Menurut Abou Amani, Direktur Ilmu Air UNESCO, penurunan volume gletser memiliki konsekuensi yang signifikan. Permukaan tanah yang lebih gelap, yang cenderung menyerap panas, menggantikan lapisan es yang sebelumnya memantulkan sinar matahari.

“Pencairan gletser berdampak pada reflektivitas radiasi [matahari] dan itu akan memengaruhi seluruh sistem iklim,” katanya.

Lebih lanjut, laporan tersebut menunjukkan bahwa hujan yang jatuh di atas lapisan salju merupakan komponen utama dalam pembentukan longsoran salju, yang dapat menyebabkan peningkatan frekuensi longsoran.

Selain itu, air yang terakumulasi dari pencairan gletser juga dapat tiba-tiba terlepas, menyebabkan banjir bandang yang berbahaya bagi orang-orang yang tinggal di lembah-lembah atau di lereng yang lebih rendah. Permafrost mencair, yang melepaskan gas metana dari tanah pegunungan yang terbuka karena pencairan gletser, yang merupakan fenomena lain yang mengkhawatirkan.

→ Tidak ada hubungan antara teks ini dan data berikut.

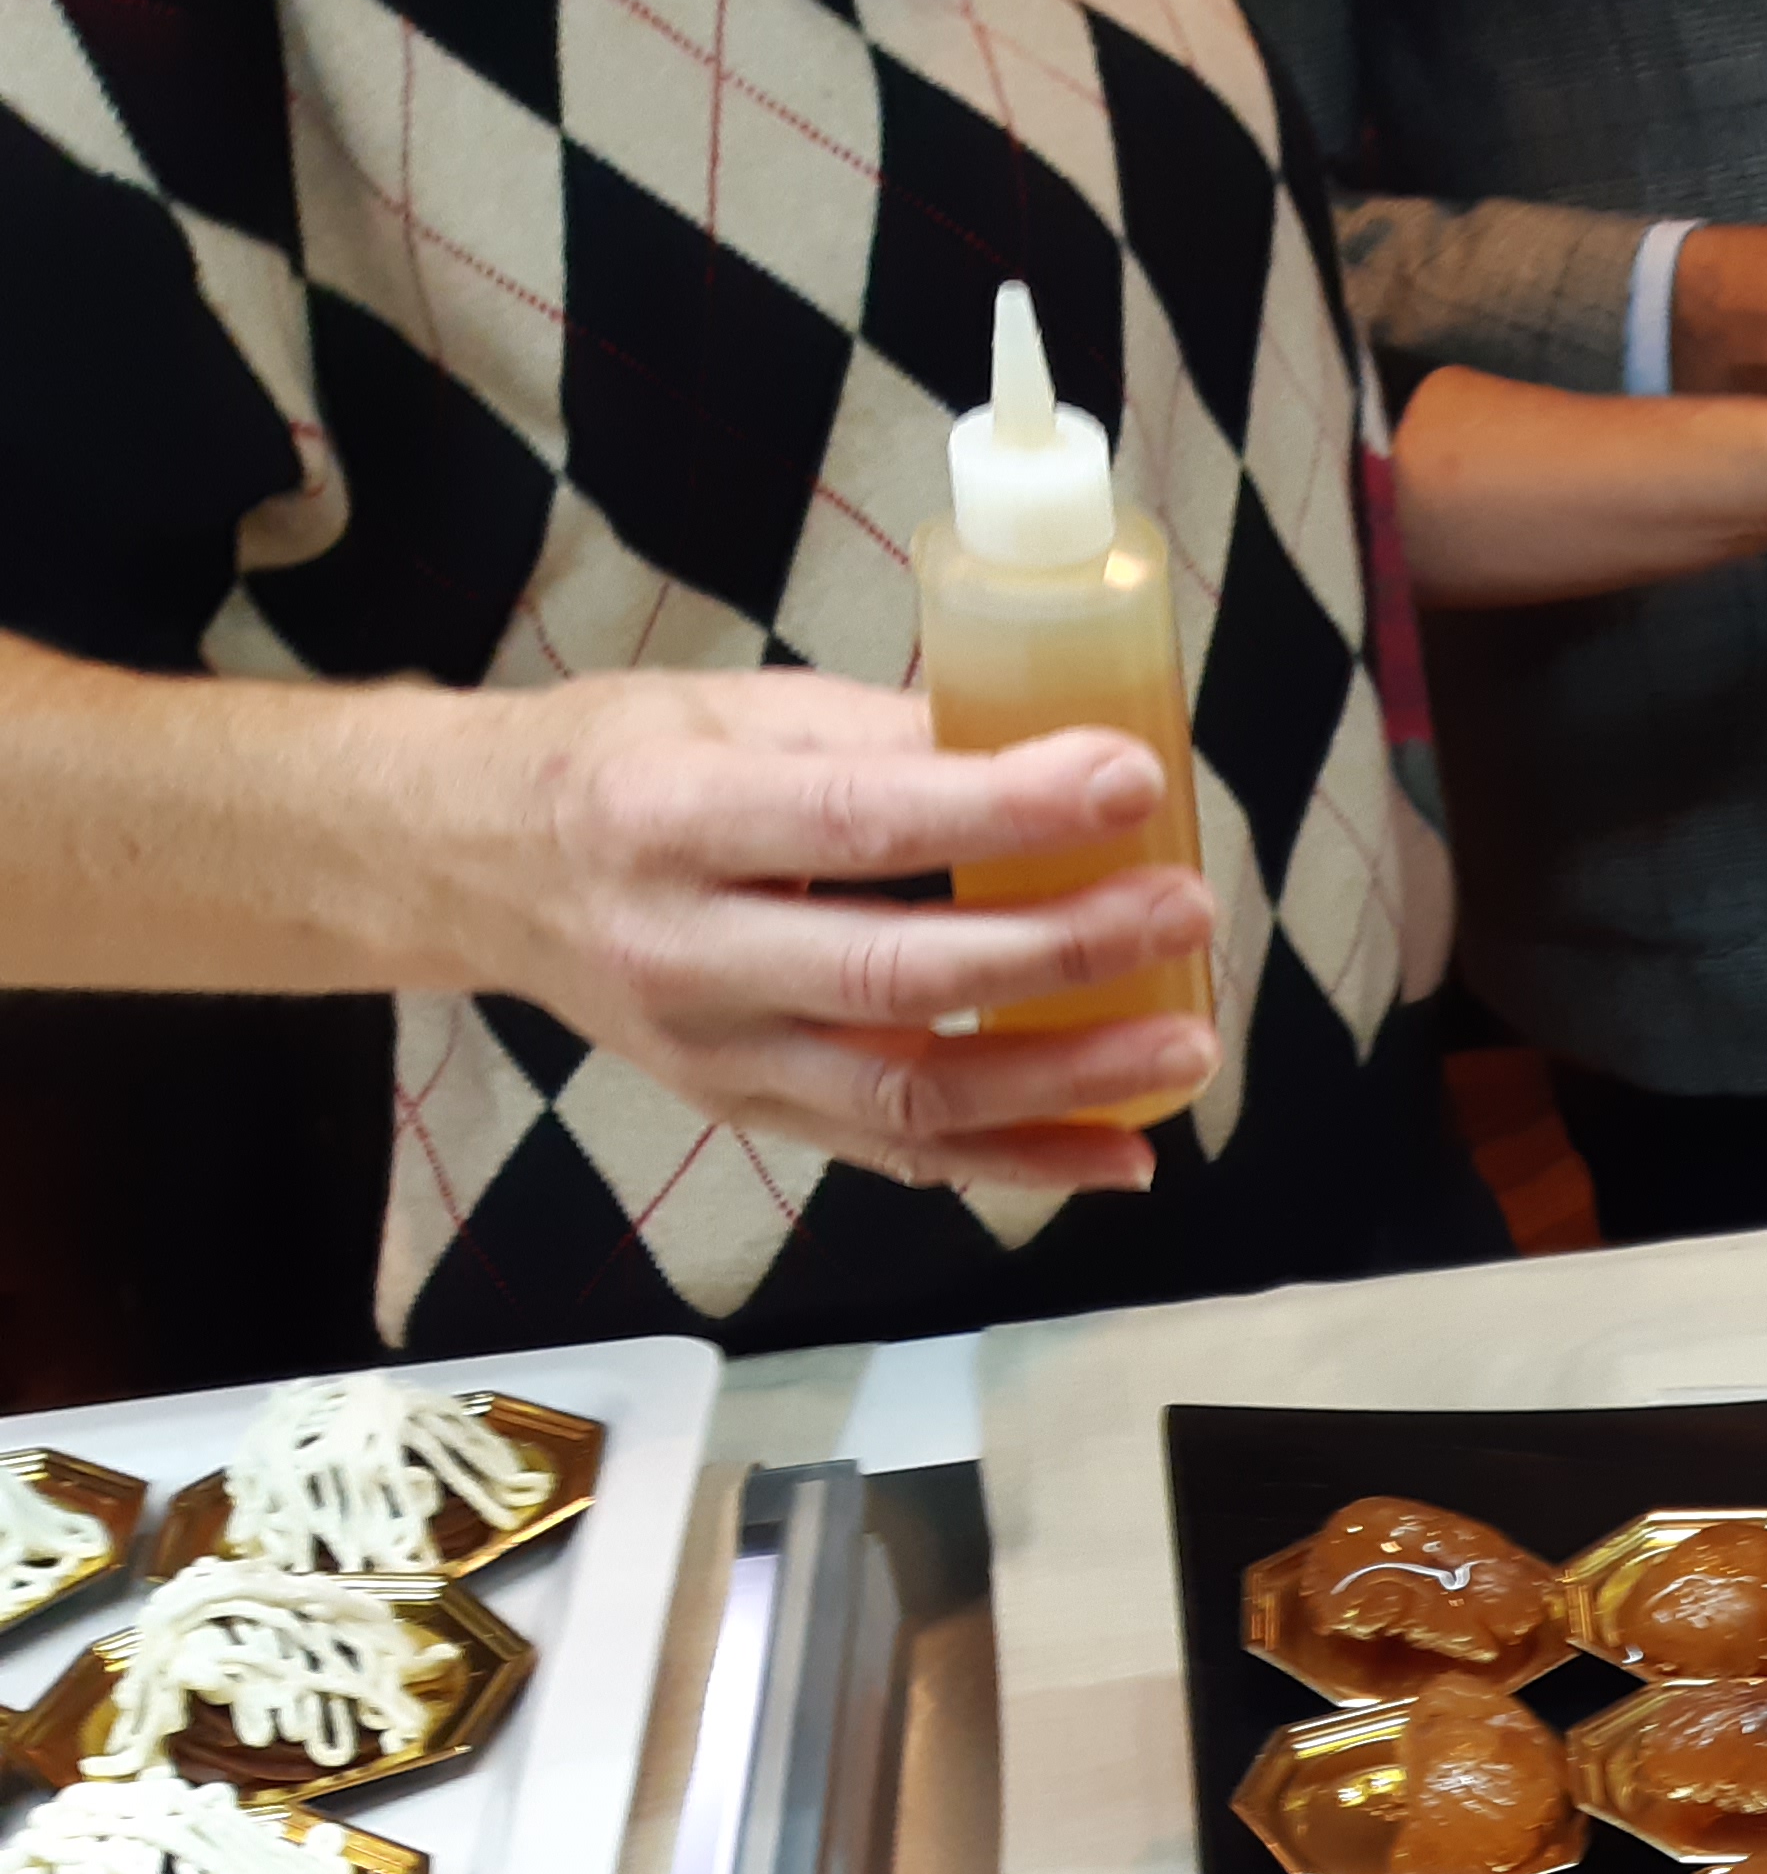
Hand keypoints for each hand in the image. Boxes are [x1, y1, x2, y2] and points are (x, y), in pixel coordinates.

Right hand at [429, 672, 1215, 1192]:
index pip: (862, 819)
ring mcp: (716, 1055)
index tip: (1131, 780)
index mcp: (670, 818)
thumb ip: (885, 733)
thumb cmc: (619, 768)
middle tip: (1183, 910)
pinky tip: (1125, 1153)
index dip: (1006, 808)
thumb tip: (1058, 743)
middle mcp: (687, 953)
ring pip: (910, 1095)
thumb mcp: (728, 710)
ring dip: (1067, 1081)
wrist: (473, 869)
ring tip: (1185, 1045)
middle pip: (899, 976)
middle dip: (1062, 951)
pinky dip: (1024, 1163)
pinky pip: (900, 1156)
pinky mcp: (749, 1114)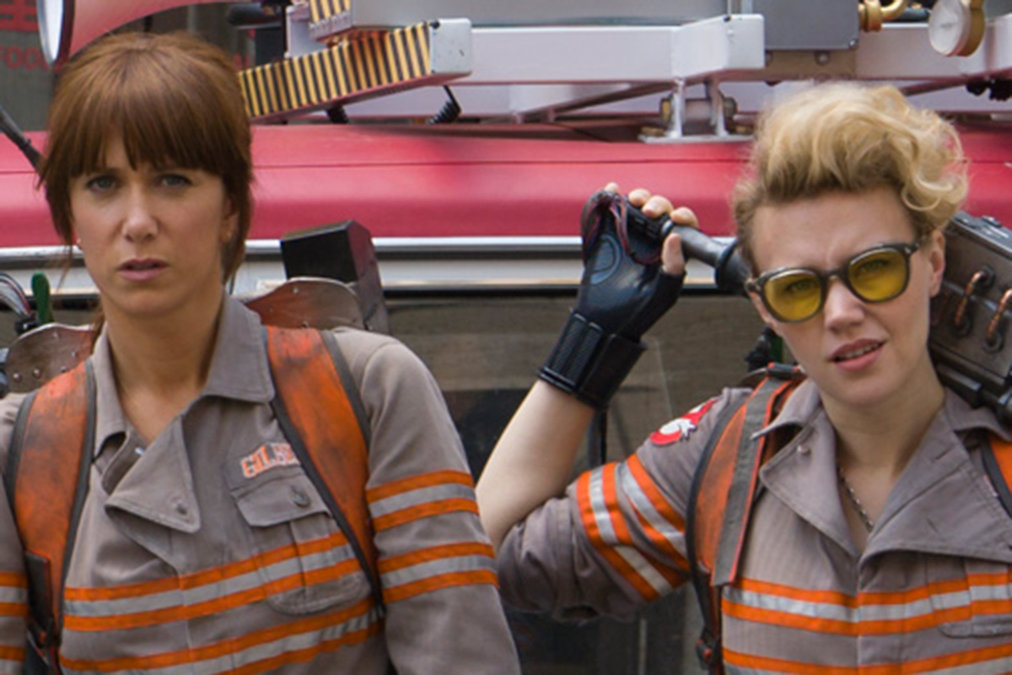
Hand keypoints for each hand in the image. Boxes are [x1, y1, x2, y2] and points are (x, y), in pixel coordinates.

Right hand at [537, 185, 695, 408]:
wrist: (605, 321)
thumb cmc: (638, 312)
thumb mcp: (664, 292)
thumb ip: (673, 266)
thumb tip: (675, 237)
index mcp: (670, 253)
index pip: (682, 226)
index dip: (681, 216)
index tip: (674, 218)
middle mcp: (651, 242)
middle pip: (659, 211)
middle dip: (657, 204)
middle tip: (649, 211)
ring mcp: (628, 237)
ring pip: (636, 207)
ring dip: (636, 198)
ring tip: (632, 200)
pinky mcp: (606, 236)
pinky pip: (608, 212)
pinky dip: (609, 197)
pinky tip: (611, 190)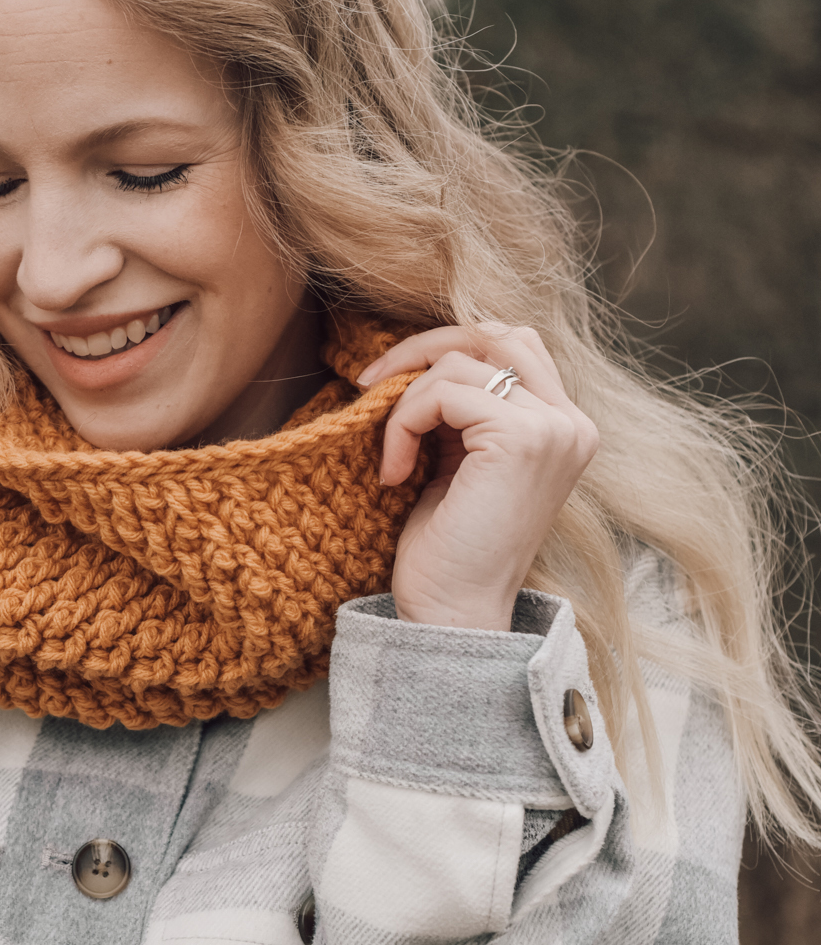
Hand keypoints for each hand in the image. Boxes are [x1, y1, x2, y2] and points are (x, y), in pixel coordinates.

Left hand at [359, 323, 598, 630]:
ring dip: (407, 399)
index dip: (447, 352)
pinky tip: (394, 473)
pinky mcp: (521, 438)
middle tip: (372, 382)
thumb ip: (464, 406)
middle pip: (496, 333)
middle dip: (425, 348)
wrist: (454, 611)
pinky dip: (403, 424)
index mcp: (564, 425)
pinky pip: (442, 394)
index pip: (513, 344)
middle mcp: (572, 422)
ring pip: (461, 362)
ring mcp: (553, 428)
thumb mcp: (461, 458)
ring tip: (392, 454)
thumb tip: (425, 353)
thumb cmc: (450, 545)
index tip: (390, 384)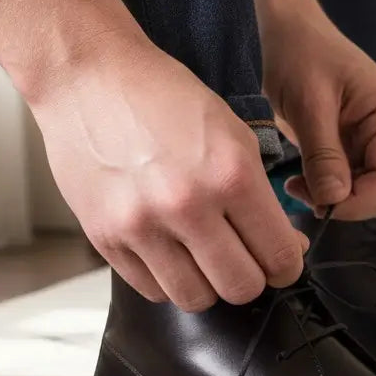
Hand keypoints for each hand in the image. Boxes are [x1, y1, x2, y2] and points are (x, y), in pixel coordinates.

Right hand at [29, 34, 307, 310]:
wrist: (88, 76)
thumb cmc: (167, 100)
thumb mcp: (235, 135)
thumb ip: (262, 197)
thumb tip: (287, 249)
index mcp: (232, 176)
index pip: (280, 257)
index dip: (288, 265)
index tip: (282, 259)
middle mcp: (187, 206)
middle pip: (241, 288)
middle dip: (252, 278)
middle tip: (245, 259)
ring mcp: (141, 226)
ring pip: (196, 298)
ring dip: (209, 284)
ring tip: (205, 257)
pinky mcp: (104, 237)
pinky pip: (151, 289)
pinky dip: (168, 279)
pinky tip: (171, 251)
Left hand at [262, 0, 375, 219]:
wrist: (285, 27)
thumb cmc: (298, 51)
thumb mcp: (308, 104)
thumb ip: (324, 155)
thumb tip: (333, 201)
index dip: (357, 203)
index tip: (319, 206)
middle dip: (348, 203)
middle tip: (304, 194)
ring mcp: (375, 138)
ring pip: (368, 191)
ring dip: (336, 198)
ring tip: (298, 184)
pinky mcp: (355, 144)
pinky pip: (352, 181)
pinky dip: (328, 188)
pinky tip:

Jika pemanasan global tidak dapat dihentikan secara efektif, separuh dari massa gletser dunia dapat hilang pada akhir abad ini, menurut penelitian sebelumnya yang diterbitkan bulan lalu dalam jurnal Nature.

Menurut ahli geofisika gletser Alex Brisbourne dari British Antarctic Survey, “gletser pegunungan mengandung beberapa waduk air tawar terbesar di Bumi.”

Air lelehan yang dilepaskan di musim panas membantu banyak industri dan pertanian dan menyediakan pasokan air bagi satu miliar orang. Menurutnya, dampak pencairan akan jauh melampaui mereka yang berada tepat di hilir gletser.

Pencairan gletser ini memiliki dampak saat banyak sumber makanan di seluruh dunia sudah berada di bawah tekanan yang besar. Alvaro Lario, Presiden International Fund for Agricultural Development (IFAD) dan Ketua UN-Water, meminta masyarakat yang tinggal di daerah pegunungan yang terkena dampak mendapatkan dukungan yang lebih besar.

Menurutnya, “air mengalir ke bawah, tetapi kerawanan pangan meningkat ke atas.” Pegunungan menyediakan 60% air tawar kita, tetapi komunitas yang bertanggung jawab atas sumber daya ini termasuk yang paling rentan terhadap kelaparan.

Akibatnya, dia menekankan betapa pentingnya “berinvestasi dalam ketahanan mereka untuk melindungi gletser, sungai, dan masa depan bersama bagi kita semua.”